IP assays. The cells from 10 cm plates were scrapped off, precipitated at 800g for 5 minutes at 4^oC, washed twice with ice-cold PBS, and lysed in RIPA buffer supplemented with inhibitors on ice for 30 minutes. Liver pieces were immediately homogenized in the same buffer. The lysates were then cleared by centrifugation at 4°C, precleared with Dynabeads protein G (Invitrogen), and incubated with the indicated primary antibodies overnight at 4°C with agitation. Following 3 washes with RIPA buffer supplemented with 500 mM NaCl, and an extra 3 washes with RIPA buffer, the magnetic Dynabeads were collected and boiled in 2× SDS loading buffer at 95°C prior to loading of immunoprecipitates to the gel and to Western blotting.

In vivo ubiquitination assay. The ubiquitination assay was performed following a protocol described previously (39). The cells were plated into a 10 cm dish and, following an overnight recovery, were transfected with plasmids or siRNAs targeting Trim21 (Dharmacon, J-006563-12 or L-006563-00) indicated in figure legends, according to manufacturer instructions. Two days after cells were harvested, they were lysed in SDS RIPA buffer supplemented with protease and N-Ethylmaleimide (10 mM) inhibitors. The lysates were incubated with the desired antibodies as indicated in figure legends following the above-described IP procedure. The Dynabeads containing the immunoprecipitates were boiled in 2× SDS loading buffer at 95°C prior to loading into the gel and subjected to immunoblotting using either Anti-Ub- (Santa Cruz Biotechnology Inc, 8017) or anti-K63Ub-specific (eBioscience, HWA4C4). The same protocol was used for liver tissue samples.

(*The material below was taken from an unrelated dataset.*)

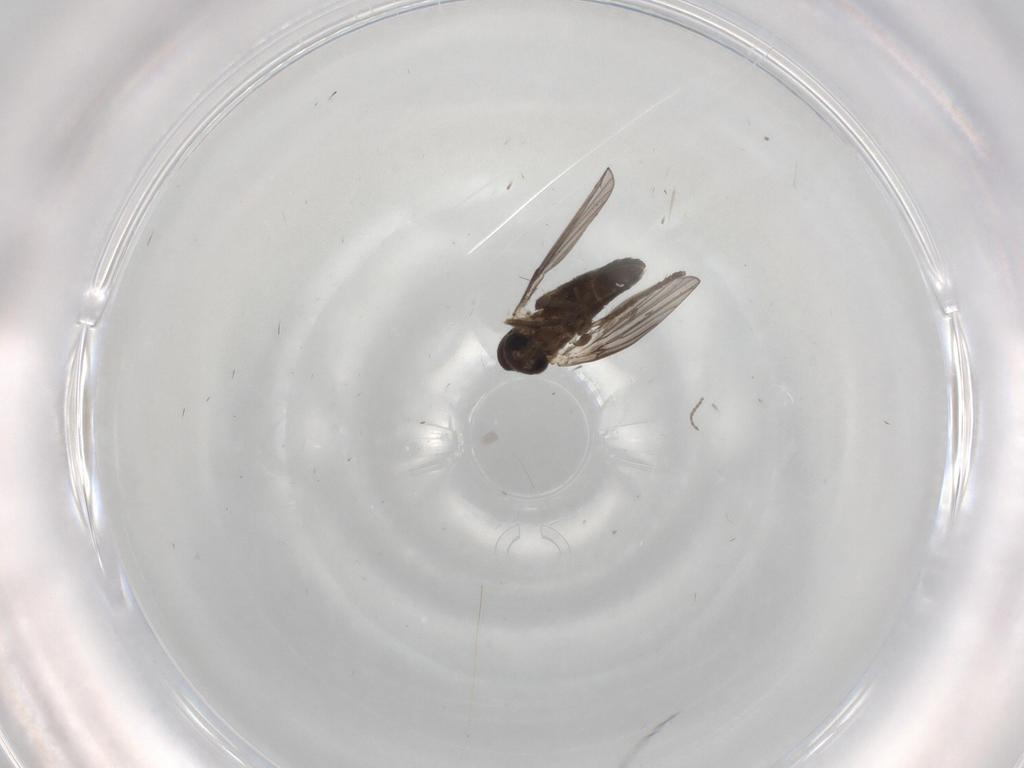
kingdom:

Proteomics for A1CF interactome in liver. Livers from 4 mice fed a ND were lysed, and the endogenous A1CF was immunoprecipitated as described above. For nonspecific binding, IgG was used in IP experiments. The IPs were analyzed by label-free liquid chromatography–tandem mass spectrometry (LC-MS/MS) shotgun proteomics at the Functional Genomics Center Zurich (FGCZ). All MS samples were analyzed using Mascot (Matrix Science; version2.5.1.3), and the results were processed and analyzed with Scaffold (version Scaffold_4.11.0) proteome software. Scaffold was used to validate MS/MS-based peptide and protein identifications with the following criteria. Peptide identifications were accepted if they could be established at greater than 51.0% probability to achieve an FDR less than 0.1% by the Scaffold Local FDR algorithm. Protein identifications were accepted if they could establish the stringent setting of 1% protein FDR and a minimum of 2 peptides per protein with 0.1% peptide FDR. Statistical analysis was performed using 2-tailed t test with significance P < 0.05, and Benjamini-Hochberg multiple-test correction (P < 0.0006) (Supplemental Table 1). Normalized total ion current (TIC) was used as a spectrum quantitative method for volcano plotting.

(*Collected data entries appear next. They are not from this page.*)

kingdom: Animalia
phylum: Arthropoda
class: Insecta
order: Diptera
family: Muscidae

Statistics. Data are expressed as mean ± SD. Each dot in the bar plots or lane in Western blots represents a biological replicate. Statistical significance (thresholds: *P < 0.05; **P < 0.01; ***P < 0.001; ****P < 0.0001) between 2 groups was determined by unpaired 2-tailed Student’s t test with Welch’s correction. For multiple-group comparisons, either 1-way or 2-way ANOVA with Sidak’s post hoc test was used as indicated in the figure legends. Animals were sex and age matched. Animal studies were performed without blinding of the investigator. All statistical tests were performed with either GraphPad Prism 9.0 (GraphPad Software) or Microsoft Excel.

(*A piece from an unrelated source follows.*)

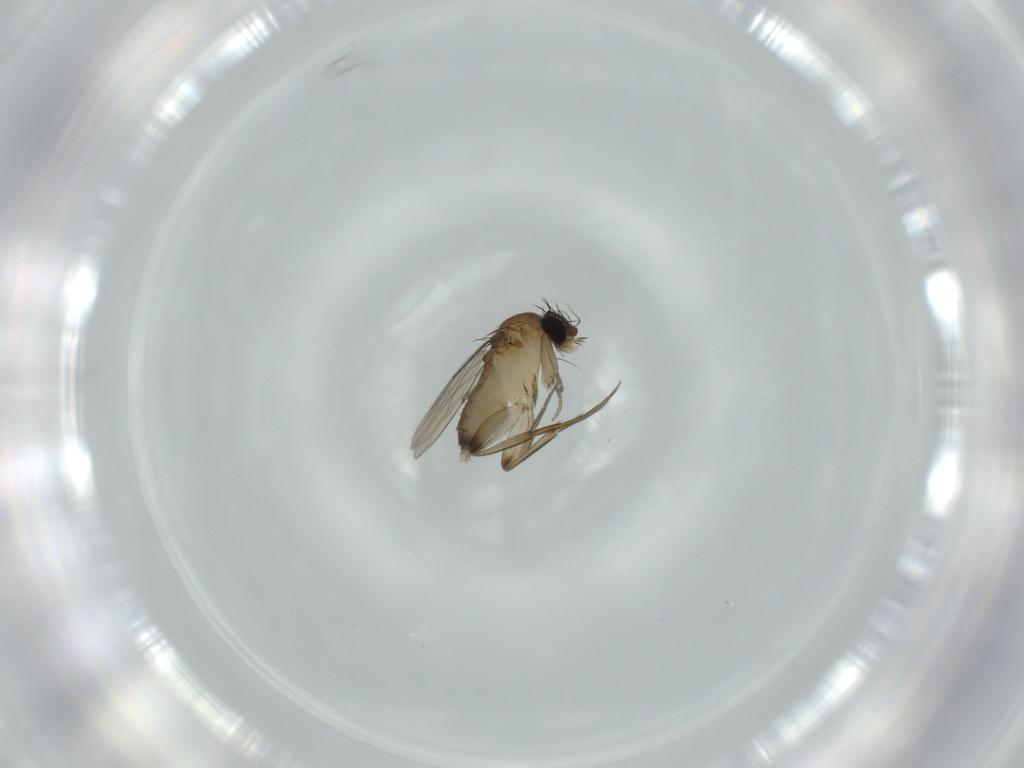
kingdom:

Study approval. All ethical regulations complied with animal experiments and were approved by the Kantonale Veterinäramt Zürich. Analysis of human liver biopsies was carried out in accordance with the Code of Ethics of the World Medical Association (Declaration of Helsinki 2013, seventh revision) and was approved by the University Hospital Basel ethics committee (EKNZ 2014-362). Written informed consent was obtained from all participants.

Data availability. All data are available in this manuscript and in the Supporting Data Values file. Data generated in this study are available from the corresponding author upon request.